User interface change data:
□ □ □ □ □ □ □

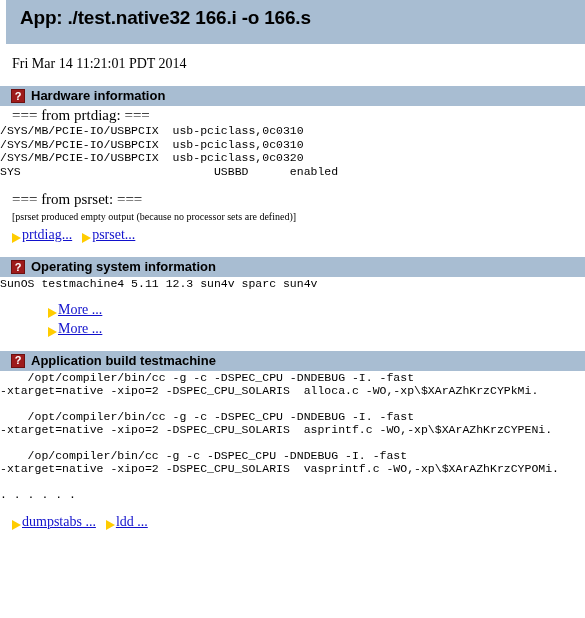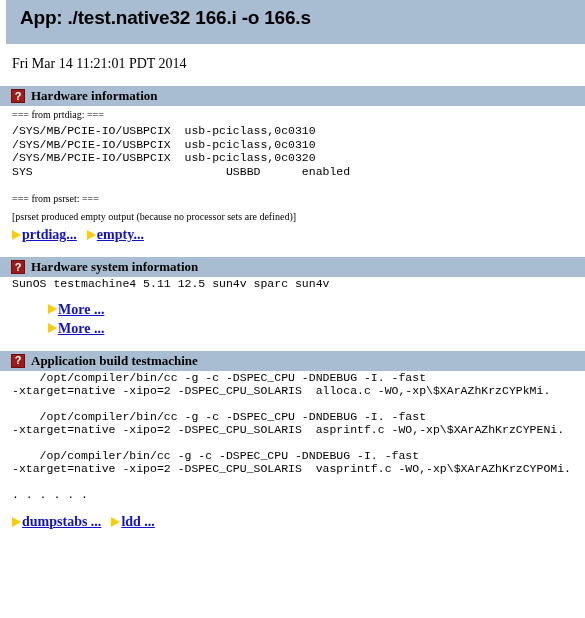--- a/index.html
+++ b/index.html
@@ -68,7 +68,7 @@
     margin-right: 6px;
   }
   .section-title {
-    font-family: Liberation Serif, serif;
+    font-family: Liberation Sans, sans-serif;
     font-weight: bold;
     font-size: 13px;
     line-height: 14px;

□ □ □ □ □ □ □

Goal of the exercise:
Exactly as they appear, write out the lines from the one containing "font-weight: bold;" through the final line of the entries above, both included.

Completed exercise:
     font-weight: bold;
     font-size: 13px;
     line-height: 14px;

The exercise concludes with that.